NEW YORK (April 22, 2015) – Iraq and Afghanistan Veterans of America today applauded San Francisco Mayor Ed Lee’s announcement that he is committing $1.7 million to end veteran homelessness in his city. IAVA welcomed this significant commitment to house veterans and contribute much needed resources to this critical goal.

“We are encouraged to see Mayor Lee address a veteran priority not just with rhetoric but with real resources,” said IAVA CEO and Founder Paul Rieckhoff. “Today’s commitment is a solid step for our community. IAVA’s Rapid Response Referral Program team serves homeless veterans across the Bay Area and looks forward to being a key partner. However, our veterans urge the mayor to go even further and help make San Francisco a true national leader on veteran’s affairs. He should establish a full-time, paid Veterans Commissioner or equivalent for City Hall and lead the creation and funding of a city-wide Department of Veteran’s Affairs. To combat homelessness, and also to prevent it, and attack other key issues like veterans suicide, the powerful city of San Francisco needs a powerful plan of attack with robust resources.”
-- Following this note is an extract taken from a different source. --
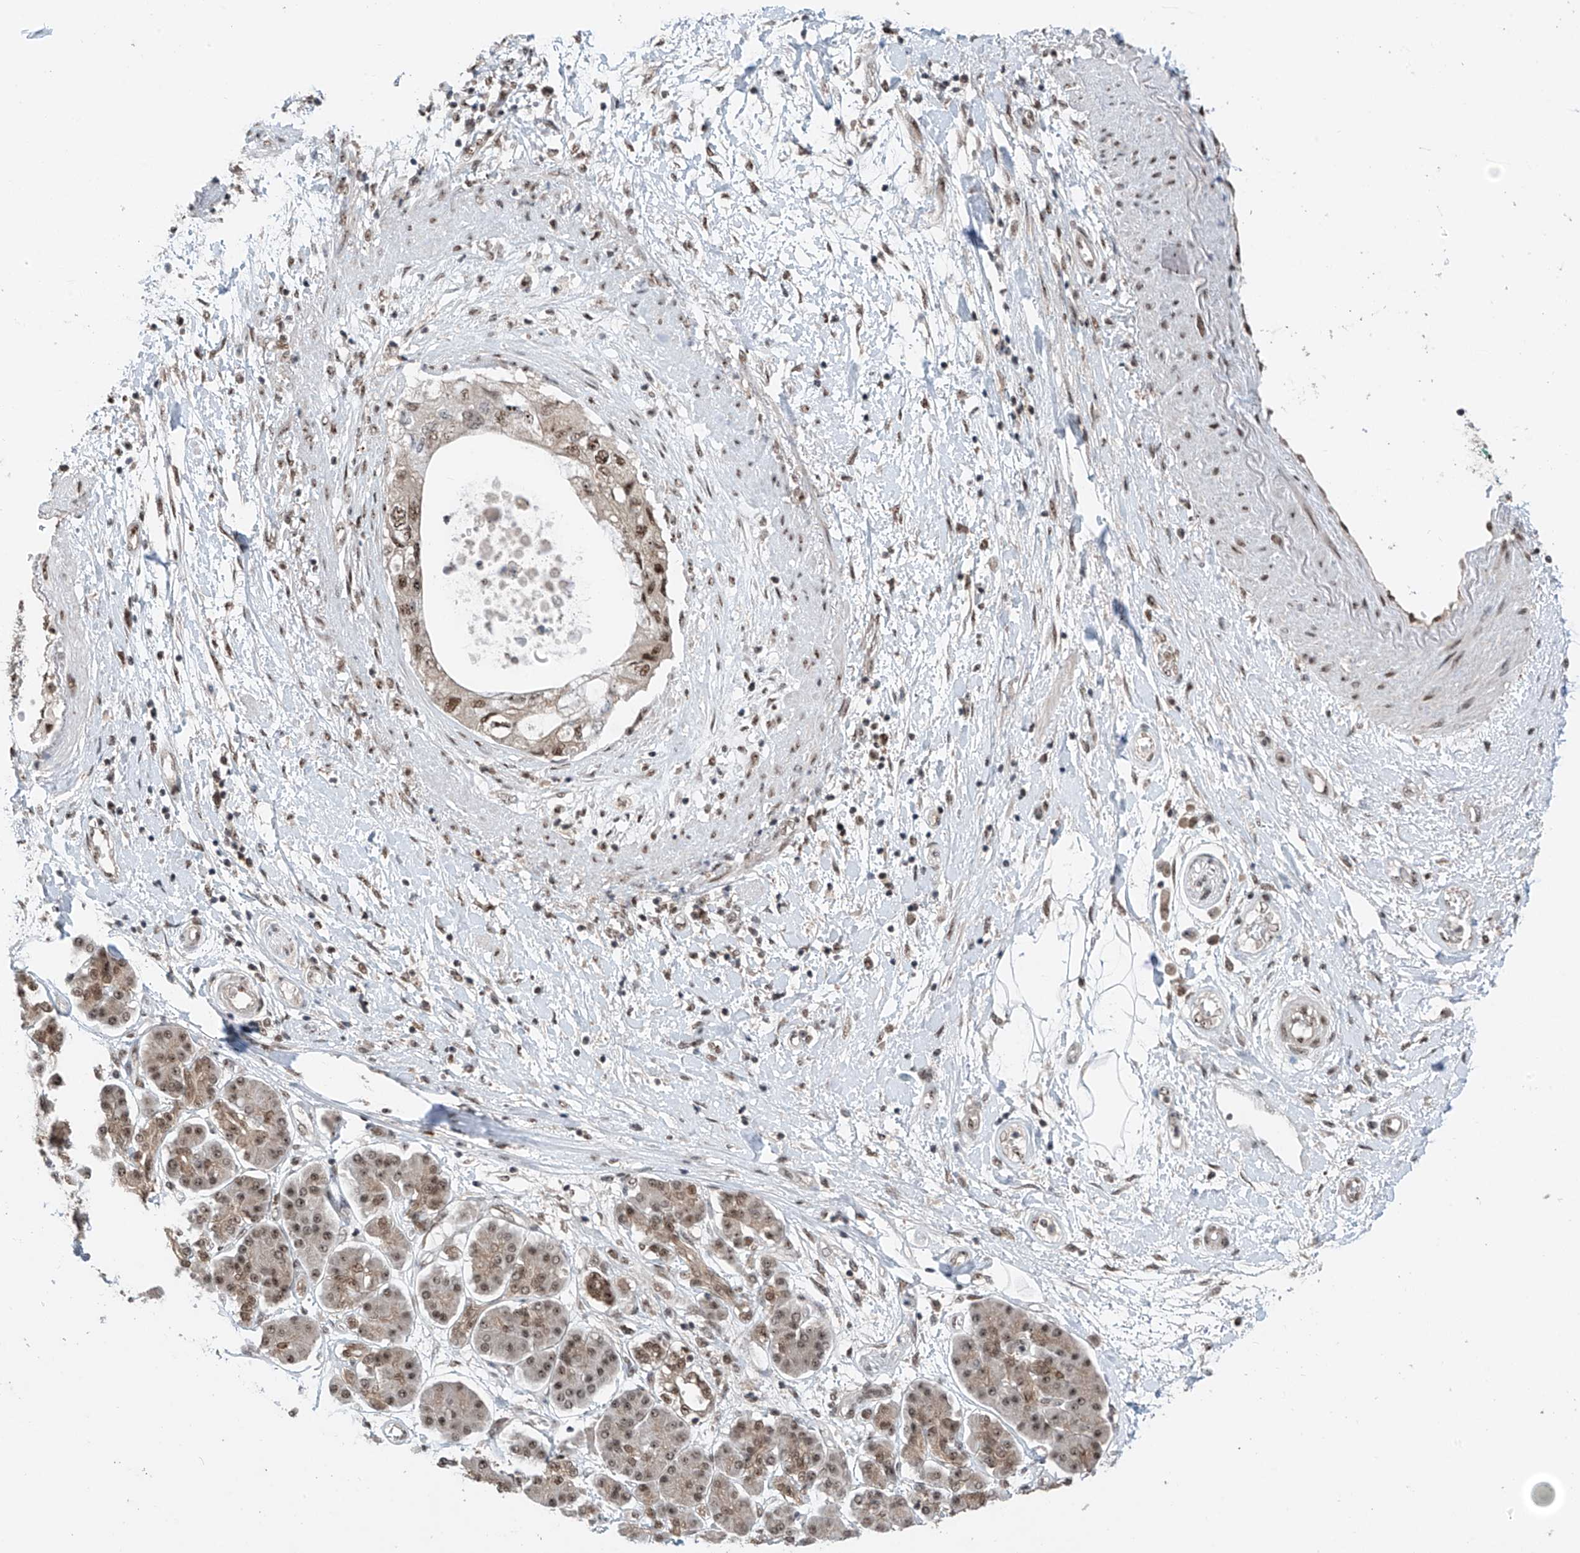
{"staining": {"intensity": "moderate", "quantity": ">75%", "location": "nuclear"}, "tissue": "pancreatic cancer", "cell_type": "Tumor cells", "image_type": "cancer", "snomed": [{"axis": "morphology", "description": "Adenocarcinoma, NOS"}, {"axis": "topography", "description": "Pancreas"}], "caption": "IHC histopathology image of pancreatic adenocarcinoma stained for a protein (brown), which shows medium levels of moderate nuclear staining in approximately >75% of tumor cells.", "gene": "RPAIN", "patient": {"sex": "female", "age": 73}}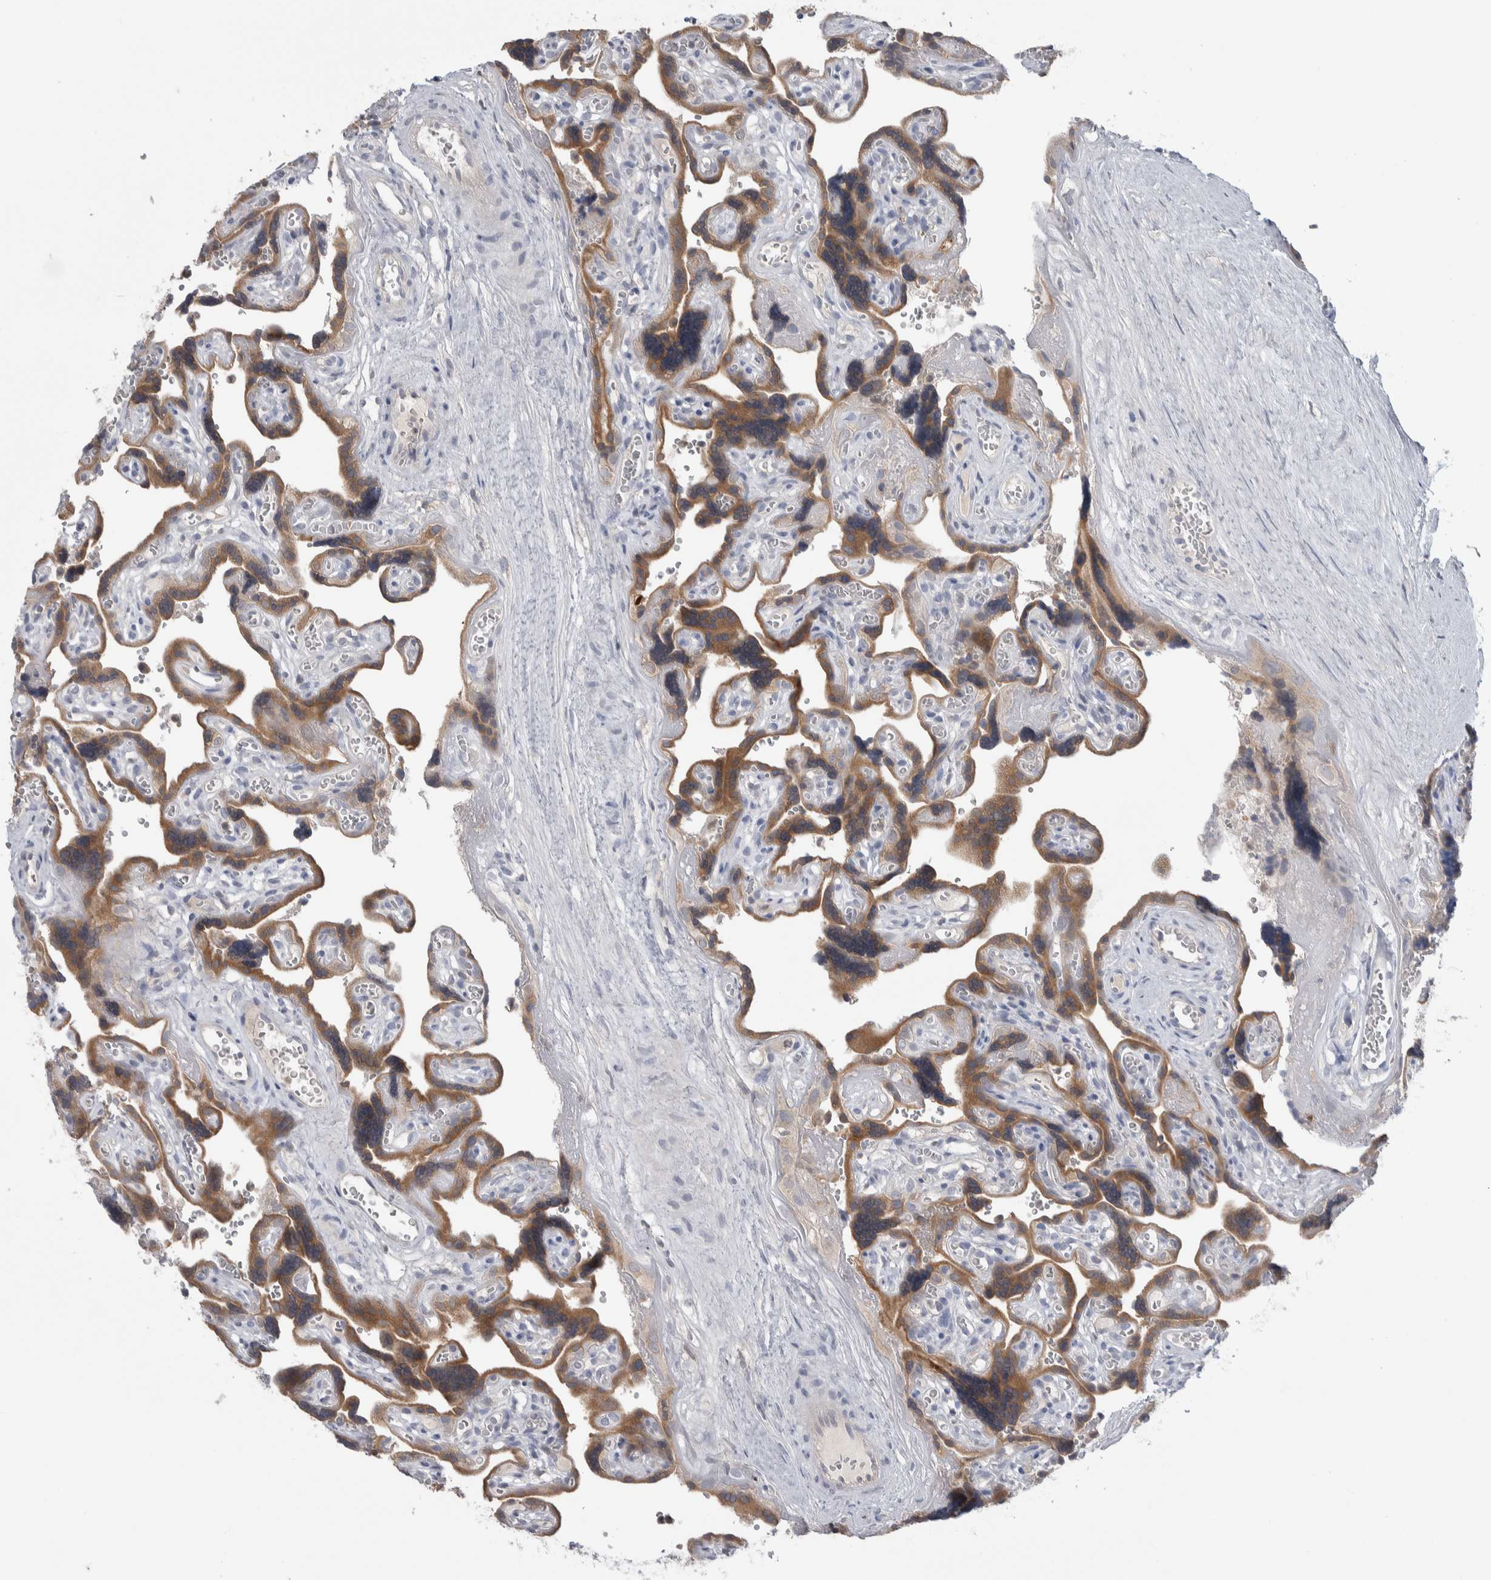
{"staining": {"intensity": "weak", "quantity": ">75%", "location": "cytoplasmic/membranous"}, "tissue": "placenta", "cell_type": "Decidual cells", "image_type": "normal", "snomed": [{"axis": "morphology", "description": "Normal tissue, NOS"}, {"axis": "topography", "description": "Placenta"}], "caption": "This is a histology image of immunohistochemistry staining of unremarkable placenta, which shows weak expression in the cytoplasmic/membranous of decidual cells.", "gene": "HTATIP2", "patient": {"sex": "female", "age": 30}}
San Francisco’s mayor is also hosting a meeting today with the U.S. Department of Veterans Affairs Secretary Bob McDonald, members of the city’s Veterans Affairs Commission and city officials. IAVA member and Veterans Affairs Commissioner Ann Weeby, a leading national voice for veterans, will be in attendance.

IAVA Bay Area Field Leader Quan Nguyen, and other IAVA members will be in attendance later in the day at a town hall with veterans at the Oakland VA. Oakland has been an epicenter for problems, scandal and the shameful VA disability backlog. Secretary McDonald’s visit coincides with a congressional hearing looking into 13,184 unprocessed compensation and disability claims found in 2012 at the VA regional office in Oakland. According to investigative reporting by the San Francisco Chronicle, claims — some dating to the mid-1990s — were reportedly hidden in a filing cabinet.

San Francisco has long been a national leader in veteran’s services. “IAVA encourages Mayor Lee to use the upcoming Conference on Mayors in June to lead other mayors and city leaders to create comprehensive city-specific plans for their veterans. Every mayor in America should have a plan to support veterans. But after over a decade after 9/11, far too many still do not. We’ve fought for our cities. Now, our mayor’s must fight for us. And Mayor Lee can lead the way. However, government can’t do it alone. We encourage all foundations, private companies and individual citizens to step up as well.” Rieckhoff added.

Today’s action comes on the heels of IAVA’s ongoing efforts to encourage New York City Mayor Bill de Blasio to issue a real plan backed by real resources to assist the city’s 200,000-plus veterans. Out of the city’s $72 billion budget, only around $200,000 in city funds are earmarked for veteran’s issues. Rieckhoff’s op-ed in today’s New York Daily News addresses many local veterans’ concerns with the major’s lack of attention to their issues.

Later this week, Rieckhoff will visit Los Angeles and San Diego to meet with IAVA members and their families, partners and supporters. In both locations, Rieckhoff will connect with members at IAVA’s dynamic, empowering veteran community-building events known as VetTogethers. Information about those events, open to the press, can be found here.

California is home to IAVA’s Rapid Response Referral Program (RRRP) and an estimated 244,000 post-9/11 veterans, making it the largest new vet state in the country. RRRP is an innovative approach to supporting post-9/11 veterans by directly connecting them and their families to local resources and to one-on-one support with IAVA’s Veteran Transition Managers. Since it launched in the state in 2014, RRRP has helped more than 500 veterans cut through red tape and provided them and their families with access to services ranging across employment, education, housing, mental health and more.